JAKARTA (Reuters) – A former chief executive of Indonesia’s state energy firm Pertamina has been sentenced to nine years in jail for graft in a case related to a long-term contract to procure liquefied natural gas from a unit of U.S. company Cheniere Energy.
The Central Jakarta Corruption Court on Monday found Karen Agustiawan guilty of improper procurement from the unit Corpus Christi Liquefaction, a video of the hearing showed. The court also fined her 500 million rupiah ($30,544).
Her lawyer, Luhut Pangaribuan, told Reuters on Tuesday that she would appeal the verdict.
Cheniere did not immediately respond to a request for comment and Corpus Christi could not immediately be reached for comment. Pertamina said it respected the legal process.
Pertamina’s first female CEO, who led the company between 2009 to 2014, Agustiawan was found guilty of improperly signing a long-term sales and purchase contract with Corpus Christi, a deal that caused state losses of $113.84 million between 2011 to 2014, according to state news agency Antara.
Pertamina had resold LNG cargoes from Corpus Christi to the international market at a loss because the market in Indonesia could not absorb them, local media reports said.
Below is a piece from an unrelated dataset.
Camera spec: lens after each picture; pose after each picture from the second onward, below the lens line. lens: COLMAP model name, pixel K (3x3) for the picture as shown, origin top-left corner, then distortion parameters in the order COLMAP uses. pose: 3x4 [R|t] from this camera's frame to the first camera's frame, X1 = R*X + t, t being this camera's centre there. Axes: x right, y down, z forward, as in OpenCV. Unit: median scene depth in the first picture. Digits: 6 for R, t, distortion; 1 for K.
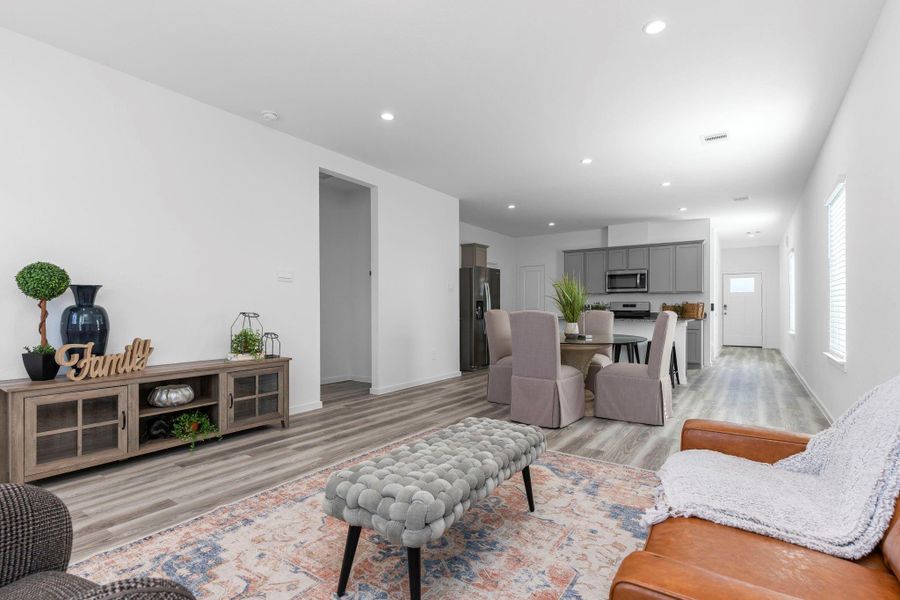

Agustiawan had denied any wrong doing and said she was following government orders.
Corpus Christi was not a defendant in the case, but the panel of judges at the court said it had the “responsibility” to repay the country for the losses, media reported.
In a separate case in 2020, Agustiawan was acquitted by the Supreme Court when it overturned an eight-year prison sentence handed by a lower court over her decision for Pertamina to invest in the Basker Manta Gummy Block in Australia in 2009. The court had ruled at the time that her business judgment was not a crime.